_ASSIGNMENT_.
Transcribe all of the data exactly. Omit the pictures.

_RAW DATA_.
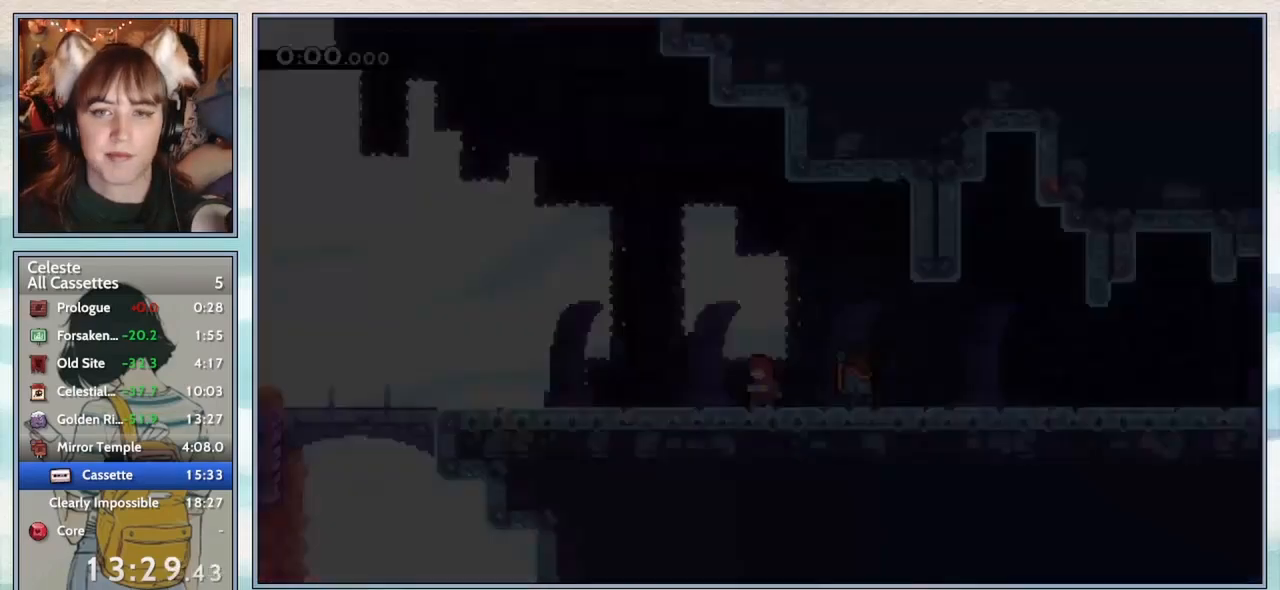
{"keys": ["down"], "events": [[467, "down", "down"]]}
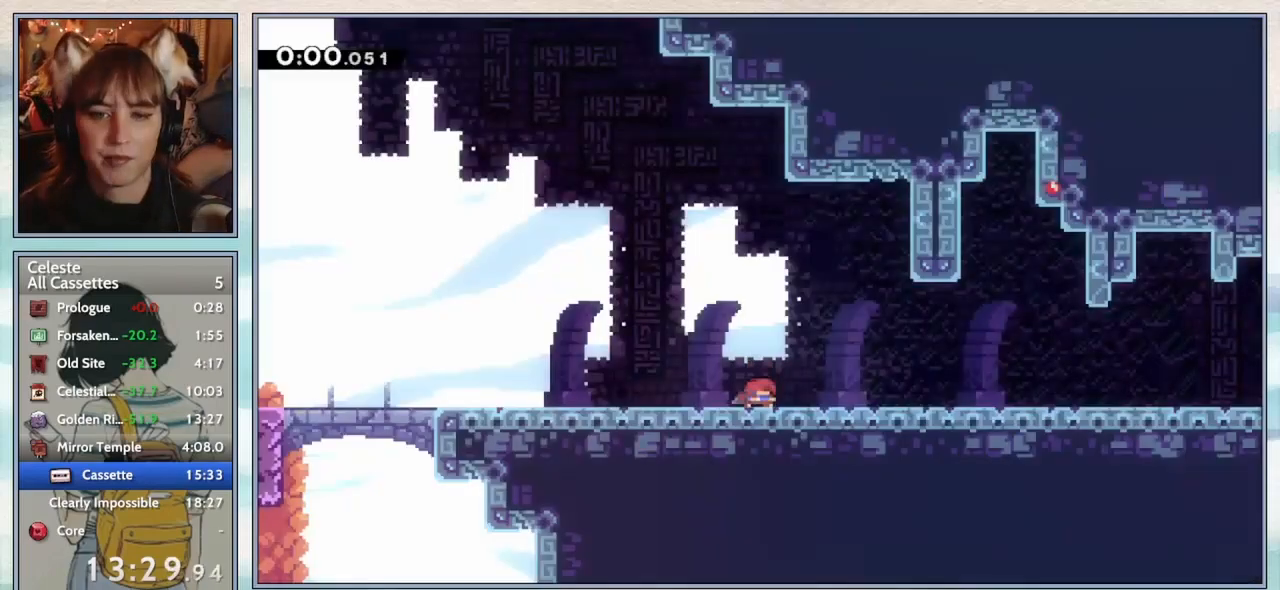
{"keys": ["down", "right"], "events": [[17, "right", "down"], [50, "dash", "down"], [67, "jump2", "down"], [167, "dash", "up"], [167, "jump2", "up"], [317, "dash", "down"], [367, "jump2", "down"], [450, "dash", "up"], [500, "jump2", "up"]]}
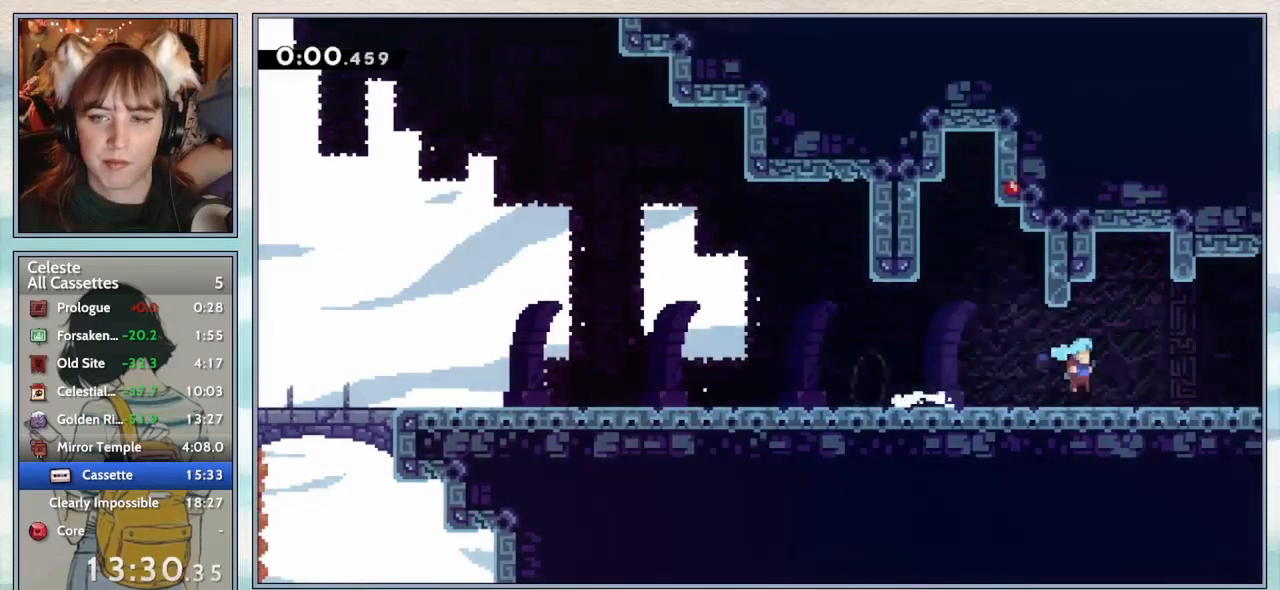
{"keys": ["jump2", "right"], "events": [[133, "jump2", "down"], [250, "down", "up"], [350, "right", "up"], [467, "right", "down"]]}
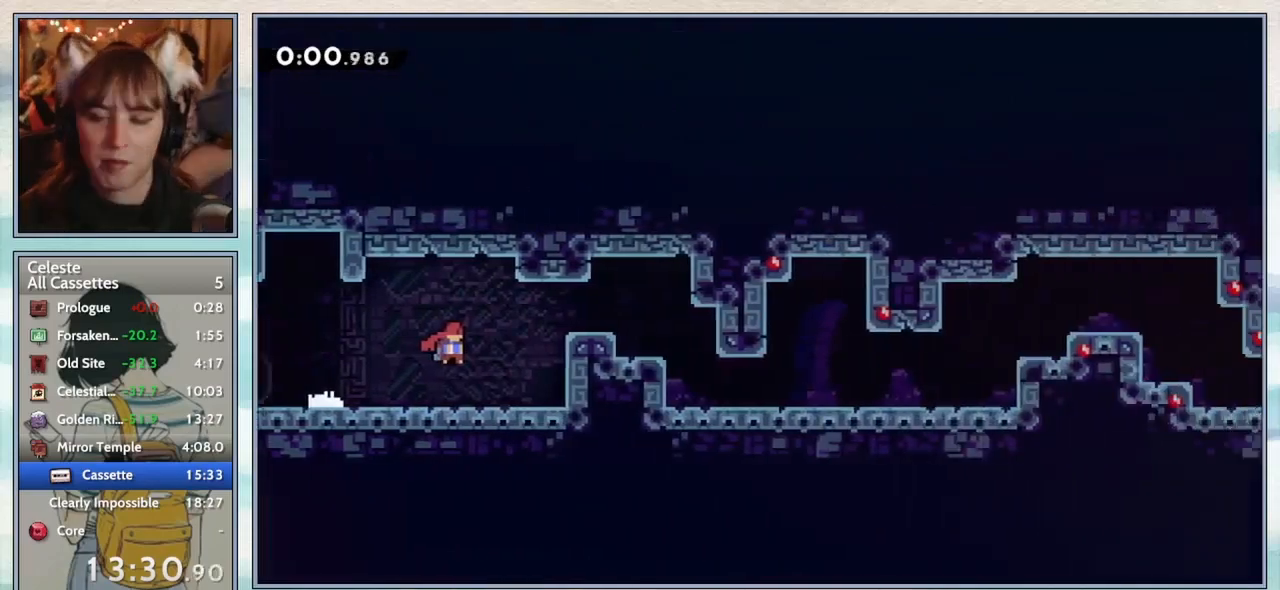
{"keys": ["jump2", "right"], "events": []}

_TASK RESULT_.
{"keys": ["down"], "events": [[467, "down", "down"]]}
{"keys": ["down", "right"], "events": [[17, "right", "down"], [50, "dash", "down"], [67, "jump2", "down"], [167, "dash", "up"], [167, "jump2", "up"], [317, "dash", "down"], [367, "jump2", "down"], [450, "dash", "up"], [500, "jump2", "up"]]}
{"keys": ["jump2", "right"], "events": [[133, "jump2", "down"], [250, "down", "up"], [350, "right", "up"], [467, "right", "down"]]}
{"keys": ["jump2", "right"], "events": []}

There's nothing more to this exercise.